Na głośność dzwonów w kościele Zmartwychwstania Pańskiego przy ulicy Dąbrówki na poznańskiej Wildzie narzekali okoliczni mieszkańcy. Poziom hałasu skontrolowano 6 grudnia. Wyniki pomiarów w zeszłym tygodniu trafiły do parafii. W niedzielę poinformował o nich proboszcz.
"Po przedstawieniu protokołu z tegoż pomiaru i nie dostosowania się do bariery dopuszczalnej poziomu hałasu został wypisany mandat w kwocie 300 złotych oraz zalecenie wyciszenia dzwonów" - czytamy w ogłoszeniach parafialnych.
Inspekcja zastrzegła, że w przypadku nie wyciszenia dzwonów, kościół może spodziewać się kolejnych kar.
"W wyniku całej zaistniałej sytuacji będziemy zmuszeni całkowicie wyłączyć dzwony, bo bardzo przeszkadzają niektórym naszym parafianom" - poinformował ks. Stanisław Pankiewicz, proboszcz Zmartwychwstania Pańskiego.
Dopuszczalny poziom hałasu w ciągu dnia to 55 decybeli, w nocy to 45 decybeli.
Nie pierwsza taka sprawa
Do podobnych sytuacji już wcześniej w innych miastach. W Rybniku sprawa trafiła do sądu. Pierwotnie ksiądz został skazany na 200 złotych grzywny. W sprawie interweniował prokurator generalny Zbigniew Ziobro. W efekcie Sąd Najwyższy księdza uniewinnił.

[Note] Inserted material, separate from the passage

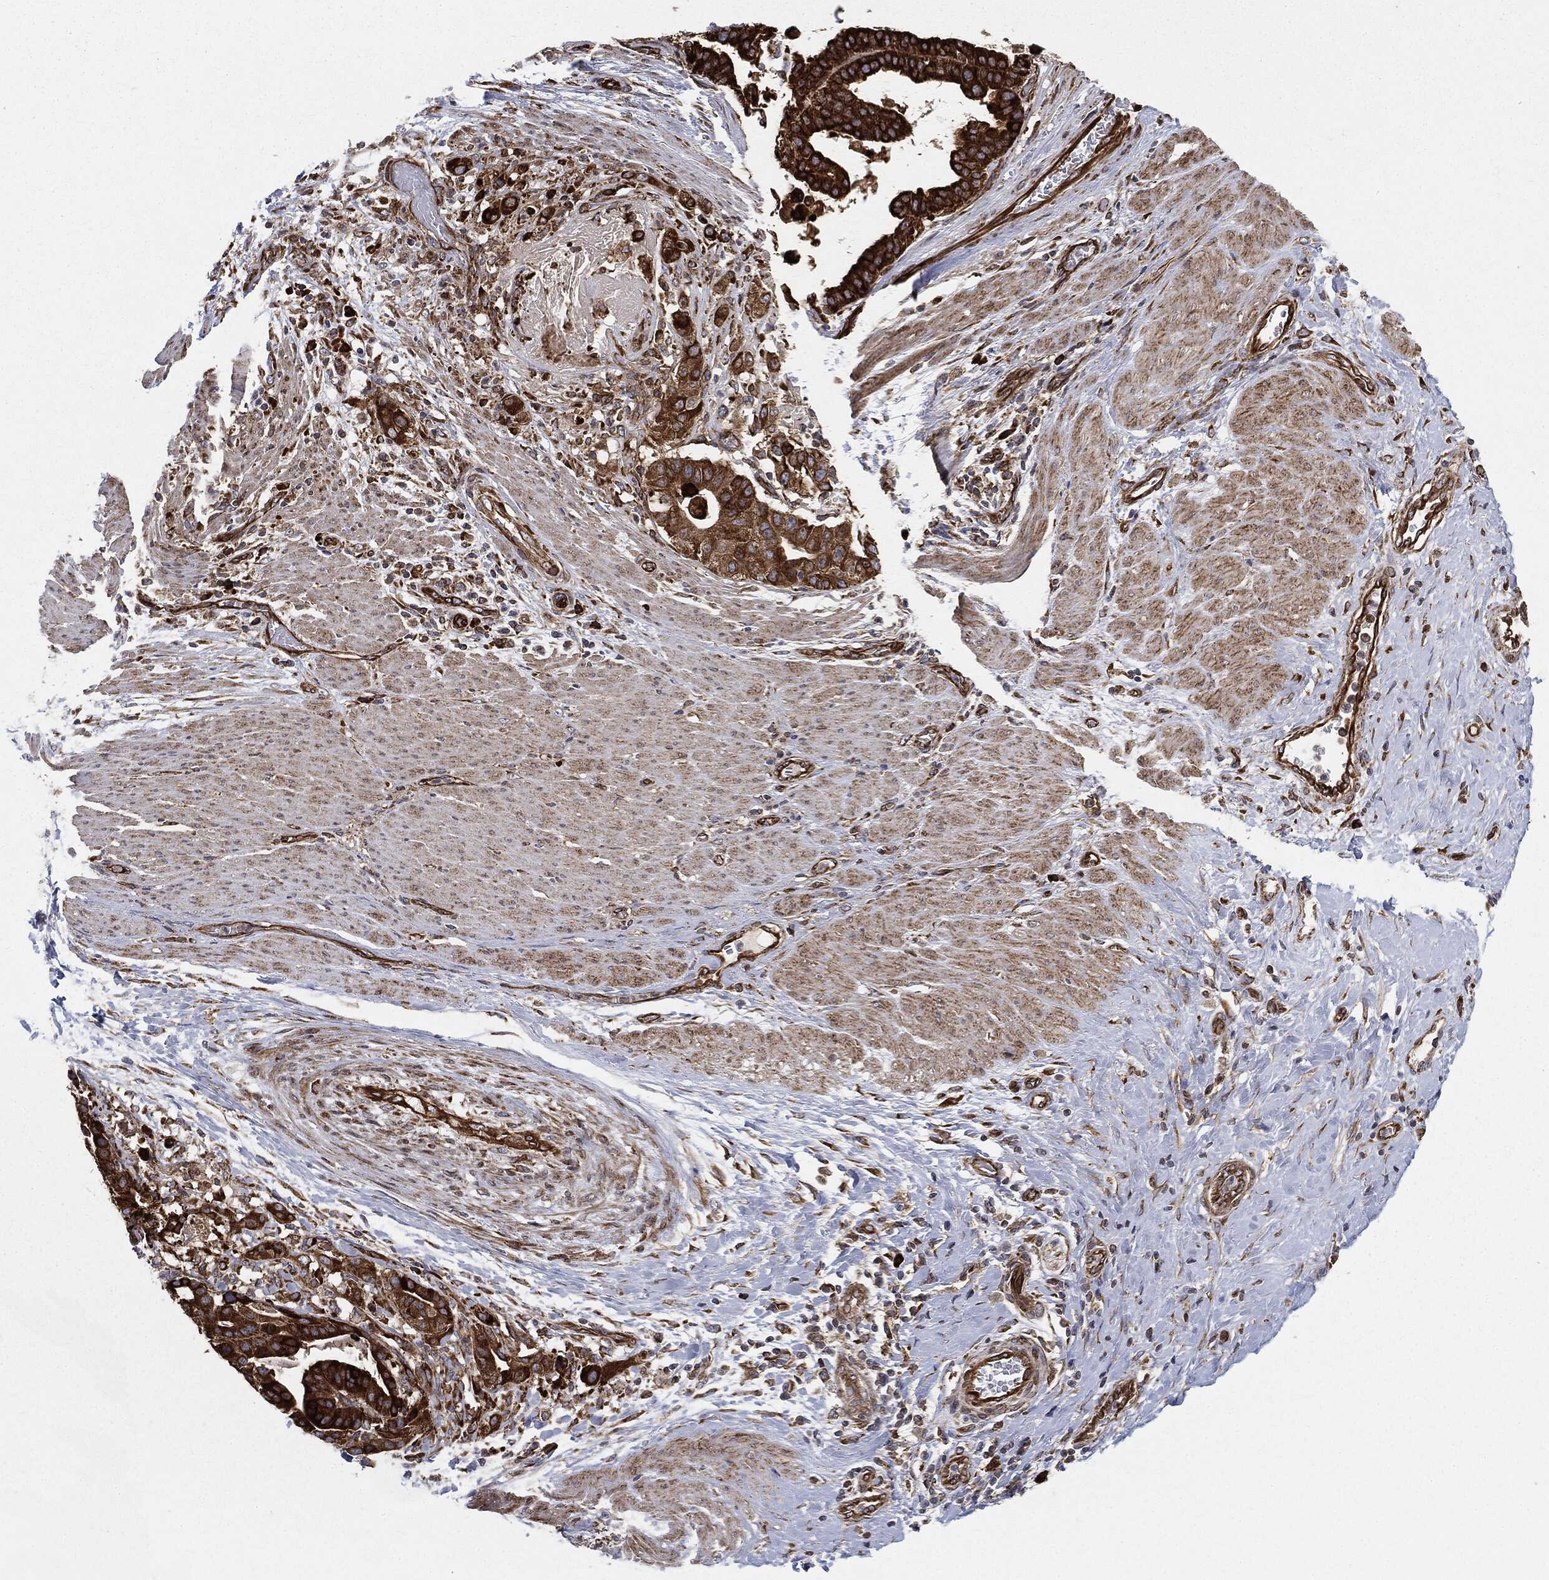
{"staining": {"intensity": "strong", "quantity": ">75%", "location": "cytoplasmic/membranous"}, "tissue": "stomach cancer", "cell_type": "Tumor cells", "image_type": "cancer", "snomed": [{"axis": "morphology", "description": "Adenocarcinoma, NOS"}, {"axis": "topography", "description": "Stomach"}], "caption": "The micrograph displays immunohistochemical staining of adenocarcinoma (stomach). There is strong cytoplasmic/membranous positivity is seen in about >75% of tumor cells.", "gene": "CYLD", "patient": {"sex": "male", "age": 48}}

W Toruniu utrapieniem dla mieszkańców były dzwony kościoła pw. Miłosierdzia Bożego i św. Faustyny. Skarżyli się, że te budzą ich codziennie o godzinie siódmej rano i bija tak głośno, że w domu nie da się rozmawiać. Miasto kazało proboszczowi uciszyć dzwony. W Sejmie dzwonów broniła lokalna poseł Anna Sobecka. W tej sprawie kontaktowała się też z ministerstwem środowiska. Parafia ostatecznie wyciszyła dzwony.